_Direction_
In the season finale discussion below, reproduce the text from "Hosted by Thea" up to and including "with good storylines.", word for word.

_Passage given_
· · · ·

Hosted by Thea Lim, with Tami Winfrey Harris, Latoya Peterson, Andrea Plaid and Joseph Lamour
Thea: Well. Colour me disappointed. Laffy and Jesus get all of 5 seconds in the season finale, the cliffhangers have solely to do with the unkillable Bill and Sookie (wow, I wonder what is going to happen to them. yawn.), Alcide gets neither action nor a chance to take off his shirt, Nan is totally unchanged by Russell’s TV appearance, Godric comes back as a hippie hologram, AND Tara leaves the show?…Wait, maybe Tara leaving the show isn’t such a bad thing. Maybe she’ll move to some new parish with good storylines.
Latoya: I’m still blown that they set it up so Tara leaves. W.T.F. I remember clearly saying “Tara and Laffy go to New Orleans” not Tara gets a new cute ‘do and rides off into the sunset. Now, I’m not saying it doesn’t make sense. It’s been about three months of non-stop drama, murder, and mayhem. But I’m mad Tara might get the chop. Unless something takes out her car on the way out of Bon Temps, which could also happen.

· · · ·

_Entries_
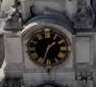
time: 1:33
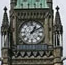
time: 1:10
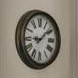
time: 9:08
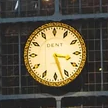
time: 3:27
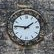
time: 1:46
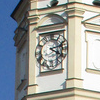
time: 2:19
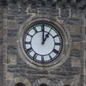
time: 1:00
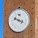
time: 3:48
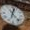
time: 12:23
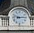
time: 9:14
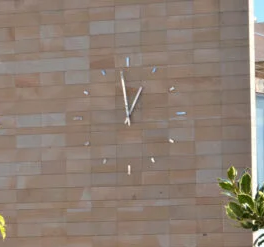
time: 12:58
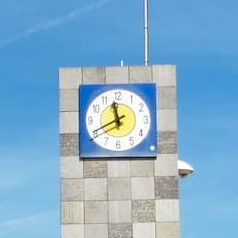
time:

· · · ·

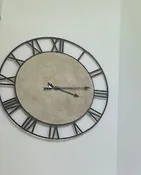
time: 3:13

· · · ·

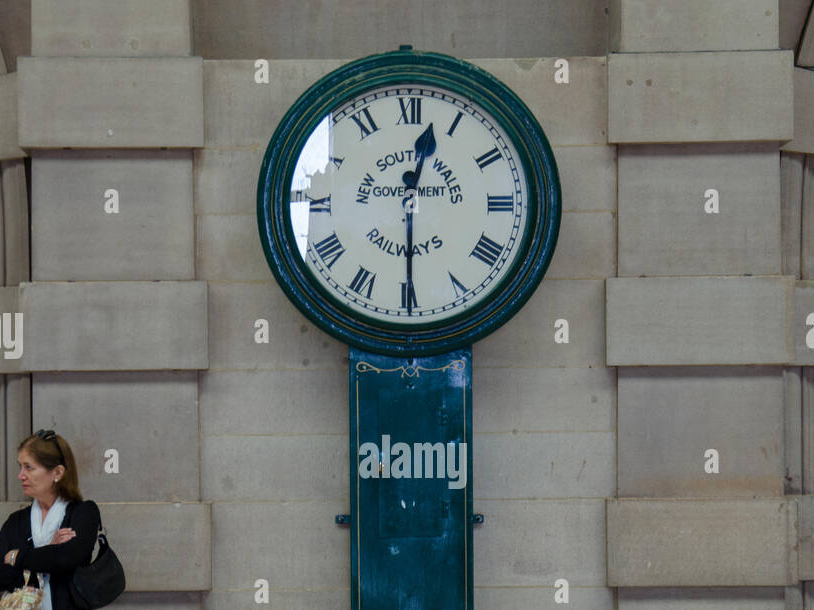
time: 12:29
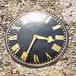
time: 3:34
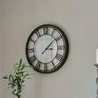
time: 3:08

· · · ·

_Exercise answer_
Hosted by Thea Lim, with Tami Winfrey Harris, Latoya Peterson, Andrea Plaid and Joseph Lamour
Thea: Well. Colour me disappointed. Laffy and Jesus get all of 5 seconds in the season finale, the cliffhangers have solely to do with the unkillable Bill and Sookie (wow, I wonder what is going to happen to them. yawn.), Alcide gets neither action nor a chance to take off his shirt, Nan is totally unchanged by Russell’s TV appearance, Godric comes back as a hippie hologram, AND Tara leaves the show?…Wait, maybe Tara leaving the show isn’t such a bad thing. Maybe she’ll move to some new parish with good storylines.